Friday, 16 February 2024

Headlam welcomes his poet

Headlam's intro is of interest. His title page dedicates his translation to his slightly older contemporary and fellow Cambridge classicist, Hugh Vibart MacNaghten, just as (he goes on to say) Meleager had offered his Garland to his own 'friend' Diocles (MacNaghten, a big name at Eton, never married). And he begins with a sweet verse encomium:

With whatsoever skill is ours
we Meleager praise,
the amorous nature, fond of flowers,
the master of sweet phrase:

We Meleager praise, that well
of unkind Love's despite
could tell in song, in song could tell
of kindly Love's delight

Foreign of race are we, that own
too harsh a voice to sing,
music of more entrancing tone,
to praise him, borrowing.

And yet no stranger he, nor dead,
for him among all men
the Muses have established
a deathless denizen.
The last stanza is a shout-out a famous self-epitaph (one of several) in which Meleager declares his cosmopolitanism, AP 7.417. Here are the relevant lines of my own translation of it:

And what surprise, good friend who passes by,
If MELEAGER is a Syrian?
For we are citizens of all the world;
It is one nation,
and the same expanse
Gives birth to all of us...
I recall how bittersweet it was to translate from Meleager for the World's Classics as my own nation turned its back on community with its neighbours. More on Headlam's introductory matter another time.



Friday, 2 February 2024

Headlam's Meleager phase

The tail end of 2023 was a time when obscure old translations of Meleager fell into my lap. I've blogged recently about ur-Imagist Richard Aldington's version, and had been all set up to move onto Frederick Adam Wright (don't worry, we'll get there) when a casual mention in his preface sent me off on a tangent -- to Walter Headlam.
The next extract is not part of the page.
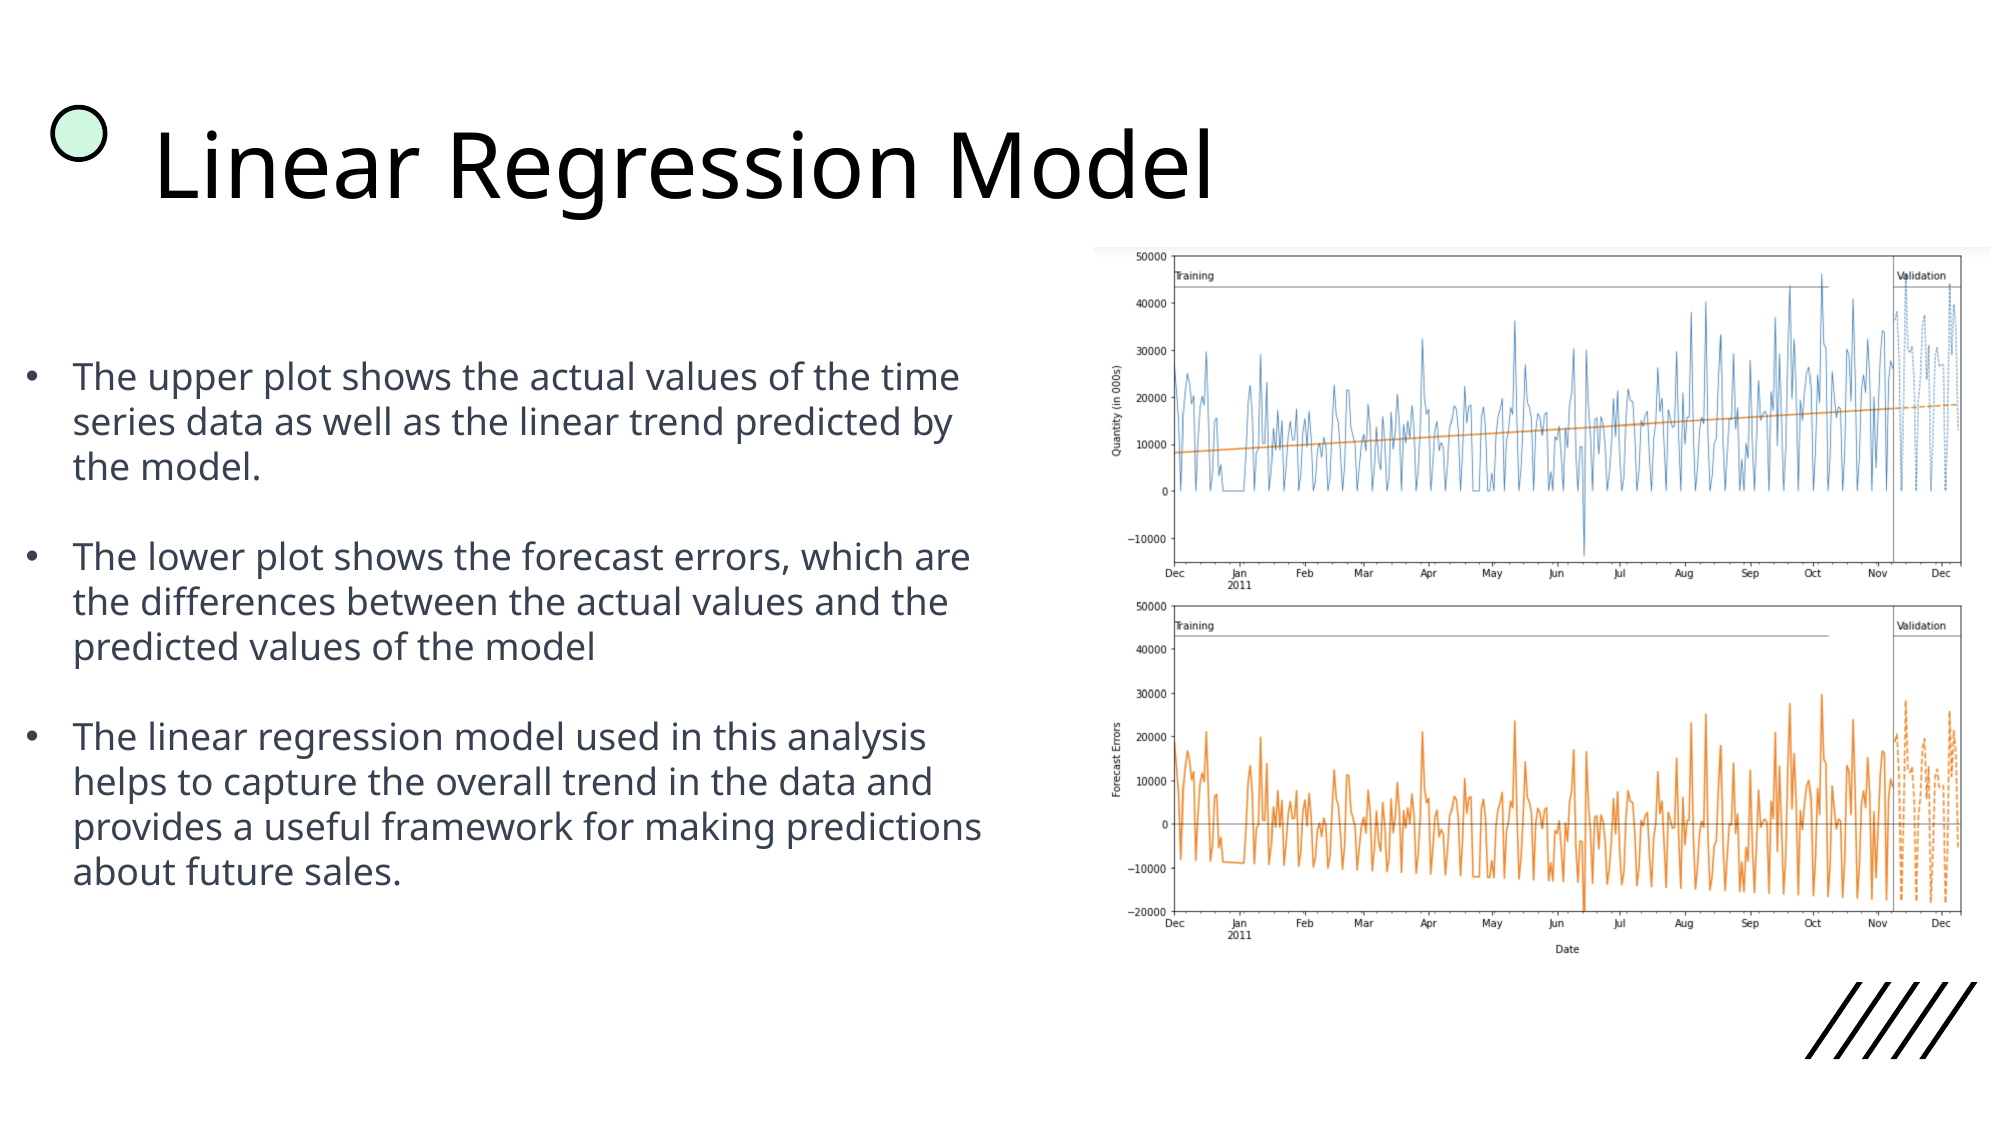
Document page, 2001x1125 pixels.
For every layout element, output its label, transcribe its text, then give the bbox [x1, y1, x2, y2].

text_box The upper plot shows the actual values of the time series data as well as the linear trend predicted by the model. The lower plot shows the forecast errors, which are the differences between the actual values and the predicted values of the model The linear regression model used in this analysis helps to capture the overall trend in the data and provides a useful framework for making predictions about future sales. [10, 345, 1037, 991]
title Linear Regression Model [137, 59, 1863, 278]
picture [1093, 247, 1990, 957]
If you're not a classicist, take it from me that this is a famous name. Walter Headlam (1866-1908) was among the foremost British classical scholars of the 1890s and 1900s, a specialist in Greek verse and an expert composer of it as well. His university chums included M. R. James (Ghost Stories of an Antiquary) and was on close terms with the elderly John Addington Symonds (Studies of the Greek Poets). He merits his own Wikipedia page which I recommend you read.

Headlam's Fifty Poems of Meleager, with a Translation (1890) is a rare book. He made most of the versions in his student years and the rest soon afterwards. In a memoir written to introduce his posthumous edition of Walter's letters and poems (1910), his brother Cecil recalls the post-graduation trip that made a palaeographer of him:

I accompanied him in the autumn of 1889 when he visited Florence with this object in view. Work upon a new subject amidst new surroundings is always curiously more fatiguing than work of an apparently similar amount in a familiar place. I well remember how Walter used to work to the pitch of exhaustion at his manuscripts in the libraries, whilst I amused myself in the picture-galleries and in the lovely environs of the town. His spare moments he occupied in translating Meleager and writing amusing verses for his friends.

Among the collected letters are the following, written in 1905 to Gilbert Murray and asking him to look over the proofs of A Book of Greek Verse (1907), the work for which Headlam is now best remembered:

...I hope I am not trespassing on any preserves of yours; there’s no Euripides, but some choruses of Aeschylus and Sophocles, and what I think will be liked, the Φαρμακεύτριαι and Θαλύσια of Theocritus, and a number of epigrams—better, I hope, than some of Meleager’s which I turned off in my inexperienced youth and published, but soon withdrew because I thought them cheap and poor. You might strike out the worser of the variants...

Ten such variants made it into A Book of Greek Verse in modified form.

One can of course find Fifty Poems of Meleager online now, and I'll say a little about it in subsequent posts.